Two New Hydrangea Varieties Available

Few flowers are as consistently showy as those of the deciduous shrubs in the genus Hydrangea with their enormous clusters of summer-blooming white, pink or blue flowers.  The most attractive blossoms are sterile, that is they are unable to produce seeds; they are flat, four petaled and one half to one inch across.  Some varieties of Hydrangea bear clusters containing only sterile flowers, but most have clusters that include fertile ones, tiny star-like blossoms usually at the centers of the clusters.

Hydrangea paniculata, commonly known as panicled hydrangea, produces large creamy white sterile flower clusters when they open and gradually become pink.  Two new varieties of H. paniculata are now available, one hybridized in the United States, the other from the Netherlands.

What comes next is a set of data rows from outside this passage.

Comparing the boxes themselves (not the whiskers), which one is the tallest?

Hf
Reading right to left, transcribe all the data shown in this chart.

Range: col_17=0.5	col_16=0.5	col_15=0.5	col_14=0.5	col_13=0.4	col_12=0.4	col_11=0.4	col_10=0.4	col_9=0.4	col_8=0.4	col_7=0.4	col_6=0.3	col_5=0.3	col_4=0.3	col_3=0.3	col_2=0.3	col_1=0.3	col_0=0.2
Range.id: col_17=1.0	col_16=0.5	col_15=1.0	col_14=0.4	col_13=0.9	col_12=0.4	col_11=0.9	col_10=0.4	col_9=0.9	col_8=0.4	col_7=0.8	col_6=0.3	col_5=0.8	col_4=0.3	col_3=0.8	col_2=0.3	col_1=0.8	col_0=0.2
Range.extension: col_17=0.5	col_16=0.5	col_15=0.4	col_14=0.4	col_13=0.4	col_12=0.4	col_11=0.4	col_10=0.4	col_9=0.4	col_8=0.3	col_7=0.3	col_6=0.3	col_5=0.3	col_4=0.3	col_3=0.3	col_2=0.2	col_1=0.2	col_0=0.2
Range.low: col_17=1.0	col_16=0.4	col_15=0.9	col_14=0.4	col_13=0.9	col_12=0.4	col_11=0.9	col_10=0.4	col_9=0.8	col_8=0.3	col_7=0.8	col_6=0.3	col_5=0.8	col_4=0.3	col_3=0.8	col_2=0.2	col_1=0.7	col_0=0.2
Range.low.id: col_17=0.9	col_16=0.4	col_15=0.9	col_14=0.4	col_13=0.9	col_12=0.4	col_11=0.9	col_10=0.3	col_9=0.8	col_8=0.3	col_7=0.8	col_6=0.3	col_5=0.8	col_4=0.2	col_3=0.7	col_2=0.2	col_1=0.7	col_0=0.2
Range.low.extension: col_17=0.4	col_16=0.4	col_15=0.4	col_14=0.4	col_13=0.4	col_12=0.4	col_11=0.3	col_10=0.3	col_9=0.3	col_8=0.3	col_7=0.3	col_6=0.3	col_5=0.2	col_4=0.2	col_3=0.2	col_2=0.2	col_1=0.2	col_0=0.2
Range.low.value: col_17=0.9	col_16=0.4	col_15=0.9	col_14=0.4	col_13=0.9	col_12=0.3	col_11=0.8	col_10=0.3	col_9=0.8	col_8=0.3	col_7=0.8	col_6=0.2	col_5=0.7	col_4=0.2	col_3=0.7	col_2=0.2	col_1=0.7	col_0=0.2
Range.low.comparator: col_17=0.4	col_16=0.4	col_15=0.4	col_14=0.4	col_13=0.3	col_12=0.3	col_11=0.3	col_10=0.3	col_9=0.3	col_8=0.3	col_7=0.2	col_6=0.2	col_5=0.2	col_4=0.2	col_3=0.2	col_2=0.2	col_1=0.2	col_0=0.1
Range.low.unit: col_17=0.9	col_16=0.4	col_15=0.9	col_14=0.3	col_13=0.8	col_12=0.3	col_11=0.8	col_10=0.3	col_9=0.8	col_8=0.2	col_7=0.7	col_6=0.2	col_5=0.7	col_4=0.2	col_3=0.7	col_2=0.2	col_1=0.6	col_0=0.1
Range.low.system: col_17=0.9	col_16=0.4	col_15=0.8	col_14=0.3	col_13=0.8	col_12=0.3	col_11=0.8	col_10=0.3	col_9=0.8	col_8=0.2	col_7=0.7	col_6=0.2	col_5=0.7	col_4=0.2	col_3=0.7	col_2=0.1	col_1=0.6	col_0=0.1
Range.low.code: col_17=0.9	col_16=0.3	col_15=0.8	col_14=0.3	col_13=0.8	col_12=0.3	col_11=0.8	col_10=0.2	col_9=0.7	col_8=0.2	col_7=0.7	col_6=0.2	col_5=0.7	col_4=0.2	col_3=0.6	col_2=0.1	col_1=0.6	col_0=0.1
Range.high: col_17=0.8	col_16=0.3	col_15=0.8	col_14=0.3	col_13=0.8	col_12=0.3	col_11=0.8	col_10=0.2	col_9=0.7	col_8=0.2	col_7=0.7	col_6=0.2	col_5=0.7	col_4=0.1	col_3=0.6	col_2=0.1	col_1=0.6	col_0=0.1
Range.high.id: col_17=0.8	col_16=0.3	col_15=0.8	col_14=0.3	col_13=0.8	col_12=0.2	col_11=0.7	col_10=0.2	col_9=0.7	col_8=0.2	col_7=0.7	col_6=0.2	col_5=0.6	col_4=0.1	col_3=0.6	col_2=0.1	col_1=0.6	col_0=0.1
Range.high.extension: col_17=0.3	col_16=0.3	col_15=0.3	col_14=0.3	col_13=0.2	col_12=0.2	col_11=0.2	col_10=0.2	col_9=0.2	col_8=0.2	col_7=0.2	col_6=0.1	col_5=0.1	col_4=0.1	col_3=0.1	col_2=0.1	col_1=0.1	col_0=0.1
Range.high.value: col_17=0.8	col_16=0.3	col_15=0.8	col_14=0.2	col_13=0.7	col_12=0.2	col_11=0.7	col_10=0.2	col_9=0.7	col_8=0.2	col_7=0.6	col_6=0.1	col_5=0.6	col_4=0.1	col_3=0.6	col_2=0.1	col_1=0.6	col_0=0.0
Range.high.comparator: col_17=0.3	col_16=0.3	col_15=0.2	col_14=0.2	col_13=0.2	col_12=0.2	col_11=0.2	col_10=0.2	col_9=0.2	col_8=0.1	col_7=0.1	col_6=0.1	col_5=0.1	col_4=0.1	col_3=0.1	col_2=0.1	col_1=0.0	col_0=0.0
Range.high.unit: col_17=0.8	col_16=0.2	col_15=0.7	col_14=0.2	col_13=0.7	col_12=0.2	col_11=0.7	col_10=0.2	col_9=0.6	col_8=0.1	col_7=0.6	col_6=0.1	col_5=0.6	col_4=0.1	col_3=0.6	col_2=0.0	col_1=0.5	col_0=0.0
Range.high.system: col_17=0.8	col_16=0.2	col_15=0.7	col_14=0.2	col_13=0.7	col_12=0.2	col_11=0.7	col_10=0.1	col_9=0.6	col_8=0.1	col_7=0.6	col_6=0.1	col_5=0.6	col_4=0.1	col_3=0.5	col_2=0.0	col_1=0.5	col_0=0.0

Plant of the month - Baby Lace ‘Baby Lace’ Hydrangea was developed by one of the world’s foremost horticulturalists and breeders, Dr. Michael A. Dirr, in association with the University of Georgia Research Foundation.  ‘Baby Lace’ was selected for easy growth, mildew resistance and beautiful petite, lacy white blooms set against dark green foliage.  Its smaller size of four by four feet makes it ideal for container plantings, low groupings and in mass plantings.

 

Plant of the month - Silver Dollar ‘Silver Dollar’ Hydrangea was hybridized by Pieter Zwijnenburg from Boskoop, the Netherlands, and is a foot taller and wider than ‘Baby Lace’.  ‘Silver Dollar’ received the Royal Horticultural Society’s Award of Merit in 2009.  Similar to the popular ‘Limelight’ and ‘Little Lime’ which were also hybridized by Pieter Zwijnenburg, ‘Silver Dollar’ grows compact, with strong stems holding up dense trusses of embellished white blooms that mature to take on soft hues of pink and lime in August.

 

Hydrangea paniculata grows best in half shade to full sun in a fertile, porous soil.  Avoid overly dry or waterlogged soils.  As its name implies, hydrangeas are water-loving; water well to keep them from wilting during dry spells.  The plant should be pruned in late winter or early spring to restrict size and enhance flowering.